### [Task description]
For the material below, count each line where the string "mass" appears, then return the total alone.

### [Input for this task]
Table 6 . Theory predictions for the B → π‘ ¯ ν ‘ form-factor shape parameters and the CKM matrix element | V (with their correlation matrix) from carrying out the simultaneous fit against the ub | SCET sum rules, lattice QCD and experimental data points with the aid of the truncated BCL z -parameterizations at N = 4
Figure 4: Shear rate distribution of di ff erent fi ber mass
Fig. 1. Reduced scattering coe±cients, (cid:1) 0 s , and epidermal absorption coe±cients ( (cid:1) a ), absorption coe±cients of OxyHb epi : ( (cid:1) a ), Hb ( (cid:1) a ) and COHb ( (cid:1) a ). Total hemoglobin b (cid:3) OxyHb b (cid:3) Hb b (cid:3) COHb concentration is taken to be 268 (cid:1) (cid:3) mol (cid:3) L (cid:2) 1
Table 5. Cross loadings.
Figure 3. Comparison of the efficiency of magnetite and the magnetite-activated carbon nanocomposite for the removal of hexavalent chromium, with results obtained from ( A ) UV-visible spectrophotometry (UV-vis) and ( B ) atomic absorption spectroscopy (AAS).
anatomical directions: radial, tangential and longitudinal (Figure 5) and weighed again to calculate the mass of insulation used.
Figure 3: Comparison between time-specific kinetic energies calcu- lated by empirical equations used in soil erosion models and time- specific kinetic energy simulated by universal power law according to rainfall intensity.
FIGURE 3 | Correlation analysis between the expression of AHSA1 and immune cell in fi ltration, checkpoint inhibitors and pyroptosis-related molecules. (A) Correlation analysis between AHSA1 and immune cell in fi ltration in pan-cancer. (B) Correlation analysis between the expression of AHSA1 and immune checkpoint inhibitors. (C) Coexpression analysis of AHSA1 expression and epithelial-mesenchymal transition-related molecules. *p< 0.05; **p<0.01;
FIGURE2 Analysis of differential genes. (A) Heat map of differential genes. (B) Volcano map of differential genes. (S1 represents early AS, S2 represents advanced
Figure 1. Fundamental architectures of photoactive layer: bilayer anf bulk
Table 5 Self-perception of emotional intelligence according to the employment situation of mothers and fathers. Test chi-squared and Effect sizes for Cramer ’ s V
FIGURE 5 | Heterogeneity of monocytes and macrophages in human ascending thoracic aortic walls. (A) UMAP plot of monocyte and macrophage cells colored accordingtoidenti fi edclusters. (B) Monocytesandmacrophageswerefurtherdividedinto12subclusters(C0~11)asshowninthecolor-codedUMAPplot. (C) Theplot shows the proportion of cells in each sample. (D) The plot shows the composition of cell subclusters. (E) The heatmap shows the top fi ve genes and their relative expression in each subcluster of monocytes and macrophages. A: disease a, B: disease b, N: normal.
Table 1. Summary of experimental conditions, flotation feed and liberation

### [Solution to this task]
2